Friday, April 08, 2011

A Room For All

I read Virgina Wolf's poignant essay "A Room of One's Own" when I was an undergrad. Likely around 24 or 25. At point, most of my space was, well, my own. It seemed quite clear to me that a woman could not create unless she was a lone with space carved out to belong to her. In her solitude she would create as men create. The monastic image was strong, and it was an image that is repeated throughout both the world of art and study. One can not create unless one has a cell in which to worship either art or academic theory. Without this cell there is nothing.

And I held that image close, vowing to always have a space of my own come what may. I held it, that is, until I started my master's degree. At this point we had three kids, in a two bedroom apartment. There was no space for me. I wrote papers on the floor while I nursed Piper. I read theory while at the park with half an eye on beasties running amok. I wrote my thesis at coffee shops distracted by the human drama playing out at the table next to me. Sometimes I longed for space that was mine but there was no solution. Anything better would be unaffordable. The sad irony was that in order to do what gave us pleasure we had to expect a smaller scale of living.

When we finally were able to move a bigger house, we were so used to living together in a common area
that we didn't really adapt well to sitting at a desk in a quiet room to work. I finished my thesis on the living couch surrounded by the beasties and H. That felt right. I ended where I had begin. A venture that started in the home life and ended there as well.

Now I am wanting to honestly put forth some effort into my writing. I don't know if I can make a living from it. Likely not. But I feel that I am put that part of myself off for a long time, and that now it's time to give it a chance again. I can not deny that a part of me wonders if there is a way to write, well, without that room. I worry that I didn't get into a program because everything I did was half assed because I was always half distracted by the chaos of my life. I never wrote anything without some kind of noise, questions, minor explosions happening about me.

I worry about these things as I type, nursing Rowena, with the keyboard precariously balanced between a boppy pillow and my knees. It is not comfortable, and I have to stop every few second when the keyboard slides down or R kicks me in the neck. If that's not enough, there's always Piper with her five year old chatter begging me to do go to see the chickies.

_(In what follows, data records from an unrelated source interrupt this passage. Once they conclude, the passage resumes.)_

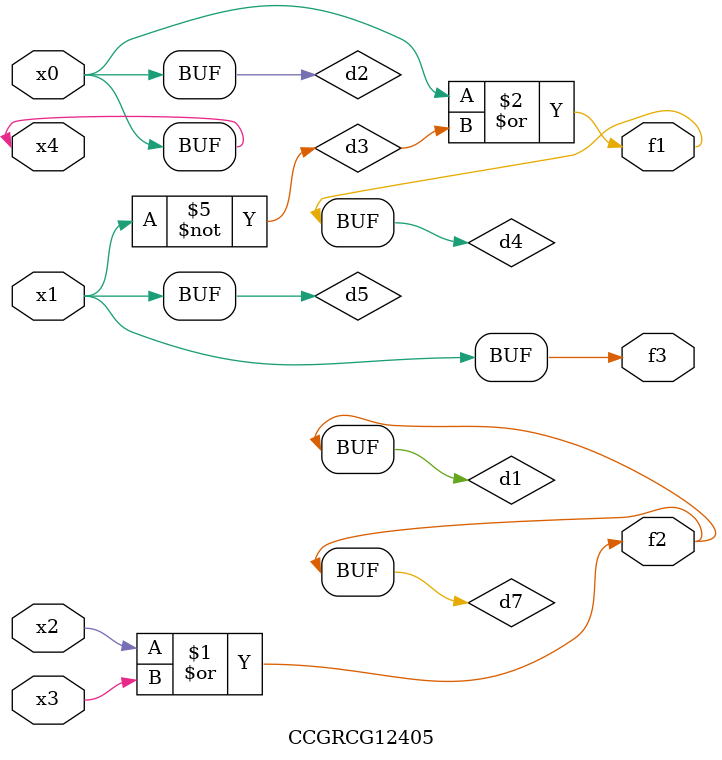
<source format=v>
module CCGRCG12405(
	input x0, x1, x2, x3, x4,
	output f1, f2, f3
);

	wire d1, d2, d3, d4, d5, d6, d7;

	or (d1, x2, x3);
	buf (d2, x0, x4);
	not (d3, x1);
	or (d4, d2, d3);
	not (d5, d3);
	nand (d6, d1, d3);
	or (d7, d1);
	assign f1 = d4;
	assign f2 = d7;
	assign f3 = d5;
endmodule

</source>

As I began to envision our little house furnished, I fret about this room. And this in turn makes me ponder the possibility of being an artist and a mother. I feel that I being asked to choose just as I was asked to choose when I was an academic. Can I write and still home school four beasties? Do I just shelf the writing until they are older? Do I shelf the mothering so that I can write? Is it possible to write what is in my head with any kind of beauty when I am answering questions about poop?

And then I get angry because Woolf wrote from a position of privilege. Yes, I know she had many issues but you know what? She had money. She had the luxury that so many women at the time did not have. Money and space. What would happen if instead of challenging women's right to have a room of their own, we instead challenged the bourgeois assumptions about how and where art should be created? What if we asked ourselves what would art look like when a mother creates it in the midst of chaos? What if we really honored the idea that women could be mothers and artists? Mothers and workers?

Because the reality is that even now we are not supported in our multiple roles. We are allowed to be one thing at a time. We are not given the resources needed to be either thing very well. And when we try to create in the spaces of where we are, our work is dismissed as "mommy writing" or "crafts." The reality is that most women I know are too poor to afford spaces of their own to create in so we make do with what we have. Perhaps we need to continue the fight to haul art's ass out of the world of the rich and smack it down in the middle of life.

My art is not always pretty. Often it is hasty, chaotic, filled with errors. But it is art that is created in the vital pulse of life. My writing is always done in the center of joy, love, frustration. It is made in the midst of bodily functions like shit and piss. Poetry is created in between loads of dirty diapers and tiny bright pink clothes. I develop characters while I scrub oatmeal from dishes. I type while I feed my baby from my own body. I bounce ideas off with my partner while we push girl beasties on swings or walk with them through lovely woods. My art is not solitary or privileged. It is art in the heat of living.